**Directions:** Beginning with the line that contains "technological innovation." and ending with the line that contains "Creative dance performance", reproduce the lines of the entries below exactly, omitting pictures.

:: Extracted entries

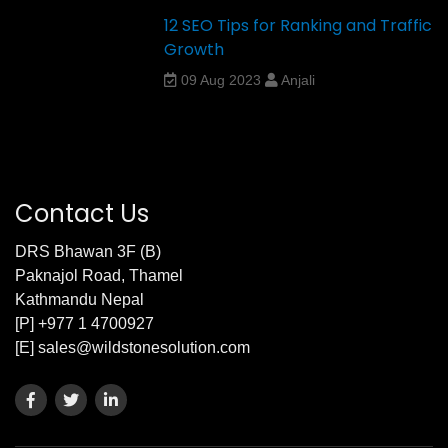
12 SEO Tips for Ranking and Traffic
Growth
09 Aug 2023
Anjali
Contact Us
DRS Bhawan 3F (B)
Paknajol Road, Thamel
Kathmandu Nepal
[P] +977 1 4700927
[E] sales@wildstonesolution.com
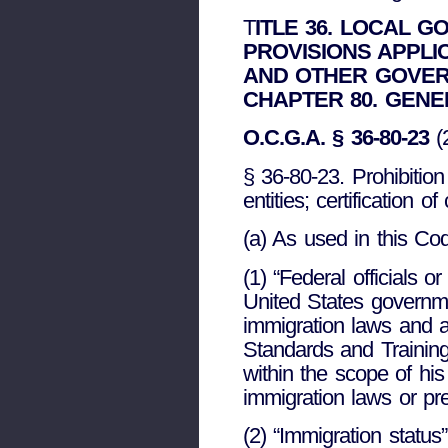
T
ITLE 36. LOCAL 
PROVISIONS APPLI
AND OTHER GOVER
CHAPTER 80. GENE
O.C.G.A. § 36-80-23
(
§ 36-80-23. Prohibitio
entities; certification o
(a) As used in this Cod
(1) “Federal officials
United States governmen
immigration laws and a
Standards and Training 
within the scope of his
immigration laws or pr
(2) “Immigration status”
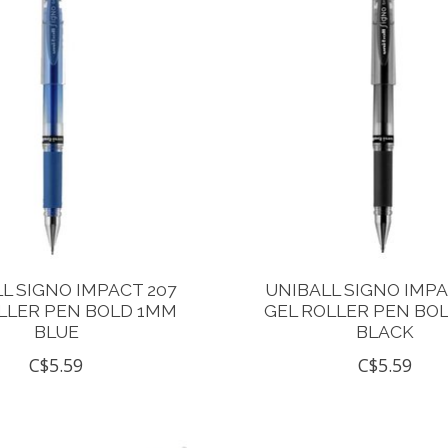
L SIGNO IMPACT 207
UNIBALL SIGNO IMPA
LLER PEN BOLD 1MM
GEL ROLLER PEN BO
BLUE
BLACK
C$5.59
C$5.59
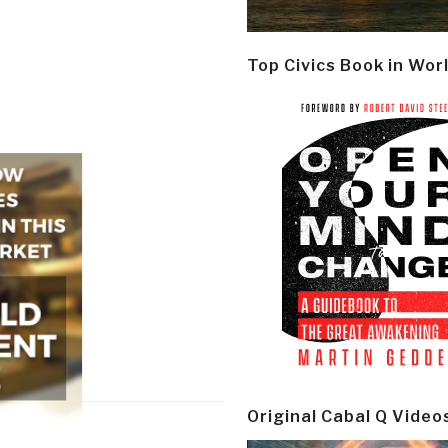
Top Civics Book in Wor
Original Cabal Q Video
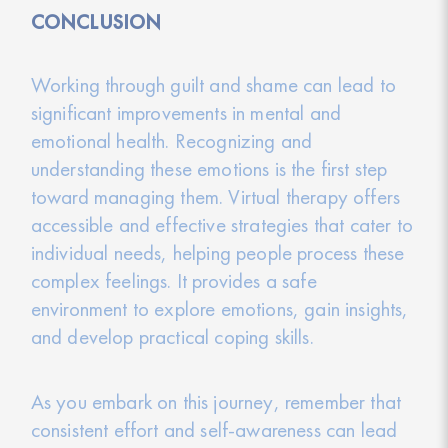
CONCLUSION
Working through guilt and shame can lead to
significant improvements in mental and
emotional health. Recognizing and
understanding these emotions is the first step
toward managing them. Virtual therapy offers
accessible and effective strategies that cater to
individual needs, helping people process these
complex feelings. It provides a safe
environment to explore emotions, gain insights,
and develop practical coping skills.
As you embark on this journey, remember that
consistent effort and self-awareness can lead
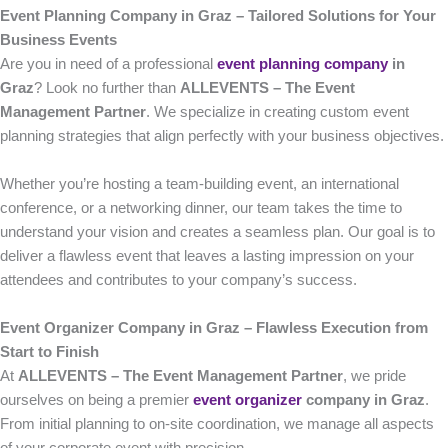
Event Planning Company in Graz – Tailored Solutions for Your
Business Events
Are you in need of a professional
event planning company
in
Graz
? Look no further than
ALLEVENTS – The Event
Management Partner
. We specialize in creating custom event
planning strategies that align perfectly with your business objectives.
Whether you’re hosting a team-building event, an international
conference, or a networking dinner, our team takes the time to
understand your vision and creates a seamless plan. Our goal is to
deliver a flawless event that leaves a lasting impression on your
attendees and contributes to your company’s success.
Event Organizer Company in Graz – Flawless Execution from
Start to Finish
At
ALLEVENTS – The Event Management Partner
, we pride
ourselves on being a premier
event organizer
company in Graz
.
From initial planning to on-site coordination, we manage all aspects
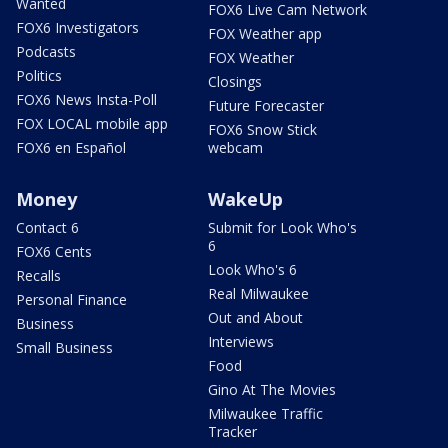
Wanted
FOX6 Live Cam Network
FOX6 Investigators
FOX Weather app
Podcasts
FOX Weather
Politics
Closings
FOX6 News Insta-Poll
Future Forecaster
FOX LOCAL mobile app
FOX6 Snow Stick
FOX6 en Español
webcam
Money
WakeUp
Contact 6
Submit for Look Who's
6
FOX6 Cents
Look Who's 6
Recalls
Real Milwaukee
Personal Finance
Out and About
Business
Interviews
Small Business
Food
Gino At The Movies
Milwaukee Traffic
Tracker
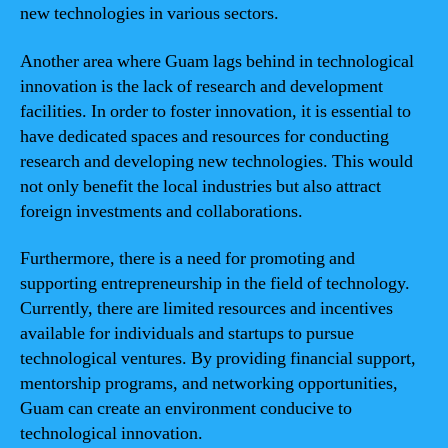
new technologies in various sectors.
Another area where Guam lags behind in technological
innovation is the lack of research and development
facilities. In order to foster innovation, it is essential to
have dedicated spaces and resources for conducting
research and developing new technologies. This would
not only benefit the local industries but also attract
foreign investments and collaborations.
Furthermore, there is a need for promoting and
supporting entrepreneurship in the field of technology.
Currently, there are limited resources and incentives
available for individuals and startups to pursue
technological ventures. By providing financial support,
mentorship programs, and networking opportunities,
Guam can create an environment conducive to
technological innovation.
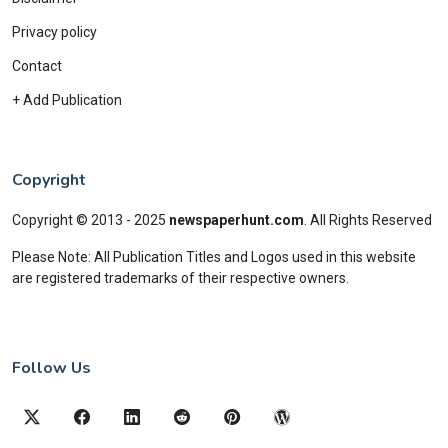
Privacy policy
Contact
+ Add Publication
Copyright
Copyright © 2013 - 2025
newspaperhunt.com
.
All Rights Reserved
Please Note: All Publication Titles and Logos used in this website
are registered trademarks of their respective owners.
Follow Us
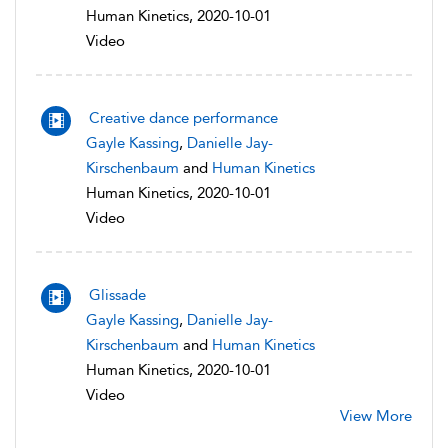
Human Kinetics, 2020-10-01
Video
Creative dance performance
Gayle Kassing
,
Danielle Jay-
Kirschenbaum
and
Human Kinetics
Human Kinetics, 2020-10-01
Video
Glissade
Gayle Kassing
,
Danielle Jay-
Kirschenbaum
and
Human Kinetics
Human Kinetics, 2020-10-01
Video
View More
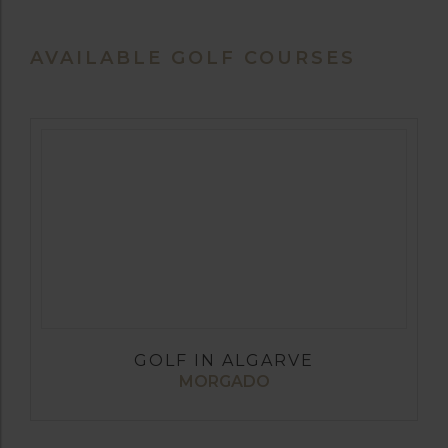
AVAILABLE GOLF COURSES
GOLF IN ALGARVE
MORGADO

::::

**Written response:**
technological innovation.
Privacy policy
Contact
+ Add Publication
Copyright
Copyright © 2013 - 2025
newspaperhunt.com
.
All Rights Reserved
Please Note: All Publication Titles and Logos used in this website
are registered trademarks of their respective owners.
Follow Us
Human Kinetics, 2020-10-01
Video
Creative dance performance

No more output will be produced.